The potassium salt of hydroxylamine αββ-trisulphonic acid is made by oxidising that of the ββ-disulphonic acid with lead peroxide or silver oxide in alkaline solution. Thus:

3HO-N(SO3K)2 + KOH + PbO2 = 2{(SO3.K)-O-N(SO3K)2} + KNO3 + 2Pb(OH)2.

The reaction probably proceeds through an intermediate violet-coloured nitroso-disulphonate,

ON-(SO3K)2 or (KSO3)2-NO-NO-(SO3K)2.

A preparation of the potassium salt of the trisulphonic acid has been described in detail. 1200 c.c. of 5N sodium bisulphite is added with stirring to a mixture of 1000 grams of ice and 150 grams of commercial sodium nitrite, the temperature not being allowed to rise above 5° C. The solution is well shaken with 600 grams of lead peroxide and warmed on a water-bath, with continued shaking. The solution is filtered, the filtrate warmed with 800 grams of technical potassium chloride, and the precipitated PbCl2 filtered off. The filtrate, after three days, deposits the potassium salt in monoclinic prisms. It is dried on porous plates and over calcium chloride.

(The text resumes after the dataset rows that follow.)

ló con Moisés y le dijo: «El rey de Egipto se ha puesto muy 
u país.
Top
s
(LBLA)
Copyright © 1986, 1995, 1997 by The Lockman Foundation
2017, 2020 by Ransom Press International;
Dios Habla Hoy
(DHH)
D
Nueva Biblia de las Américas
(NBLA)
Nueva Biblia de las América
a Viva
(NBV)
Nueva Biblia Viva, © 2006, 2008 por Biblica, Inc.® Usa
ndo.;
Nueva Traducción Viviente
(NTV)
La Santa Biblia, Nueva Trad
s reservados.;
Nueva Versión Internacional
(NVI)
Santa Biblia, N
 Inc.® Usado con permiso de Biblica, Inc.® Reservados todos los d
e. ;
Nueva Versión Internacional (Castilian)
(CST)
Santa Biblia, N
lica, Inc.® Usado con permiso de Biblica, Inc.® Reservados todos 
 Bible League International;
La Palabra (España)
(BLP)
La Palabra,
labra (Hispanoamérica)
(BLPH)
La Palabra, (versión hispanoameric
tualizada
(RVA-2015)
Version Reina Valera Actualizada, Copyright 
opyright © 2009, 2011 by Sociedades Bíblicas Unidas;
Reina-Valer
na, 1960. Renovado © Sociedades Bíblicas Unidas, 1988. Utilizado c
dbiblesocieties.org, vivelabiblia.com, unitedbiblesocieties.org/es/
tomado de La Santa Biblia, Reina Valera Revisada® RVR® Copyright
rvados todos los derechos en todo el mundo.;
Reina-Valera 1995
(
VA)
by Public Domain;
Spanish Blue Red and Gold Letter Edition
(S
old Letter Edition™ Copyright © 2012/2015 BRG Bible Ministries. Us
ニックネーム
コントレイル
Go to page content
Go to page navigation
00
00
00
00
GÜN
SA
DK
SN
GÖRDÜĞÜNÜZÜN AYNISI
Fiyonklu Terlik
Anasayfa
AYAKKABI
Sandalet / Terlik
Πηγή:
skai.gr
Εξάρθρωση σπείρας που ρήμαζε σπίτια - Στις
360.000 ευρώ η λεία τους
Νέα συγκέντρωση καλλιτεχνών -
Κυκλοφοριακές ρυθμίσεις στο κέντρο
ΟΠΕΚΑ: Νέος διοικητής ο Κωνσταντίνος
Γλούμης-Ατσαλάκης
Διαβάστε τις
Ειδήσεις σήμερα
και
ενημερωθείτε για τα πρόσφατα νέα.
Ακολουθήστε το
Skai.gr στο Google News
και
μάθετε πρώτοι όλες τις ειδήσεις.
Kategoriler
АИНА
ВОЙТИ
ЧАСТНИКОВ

The salt crystallises with 1½ mols. of water and is easily soluble in water. The sodium salt crystallises with 2 mols. of water (monoclinic) and the ammonium salt with 1½ mols. of water (rhombic). The neutral or alkaline solutions are stable. The acid solutions are hydrolysed on warming, giving as a first product a salt of the αβ-disulphonic acid, KO-SO2-O-NH-SO3K. This is isomeric with the ββ-disulphonate, but differs from it by crystallising anhydrous, and giving no colour with alkaline lead peroxide. It is distinguished from the trisulphonate by its stability at 100° C. The sodium and ammonium salts are also known.

The preparation of the αβ-sulphonate is effected by dissolving 423 grams of the dry trisulphonate in 800 c.c. of boiling water which contains 1 c.c. of dilute HCl. Any lead sulphate is removed, and the filtrate deposits the potassium salt in colourless crystals, the yield being about 90 per cent, of the theoretical. The salts contain three atoms of alkali metal per molecule of compound or atom of nitrogen, and it is therefore to be supposed that the hydrogen of the imino-group is also replaced, giving, e.g., SO3K-O-NK-SO3K.2H2O. The partial hydrolysis of this compound may possibly give the mono-α-sulphonic acid, (SO3H)-O-NH2, since the solution at one stage sets free iodine from potassium iodide, a reaction which does not take place with hydroxylamine itself or with the β-acid. The α-acid might, however, behave as an oxidising agent, since it may be regarded as the amide of permono-sulphuric acid, (SO3H)-O-OH. This a, or isosulphonic acid has been prepared as a microcrystalline powder by the action of chlorsulphonic acid on hydroxylamine hydrochloride.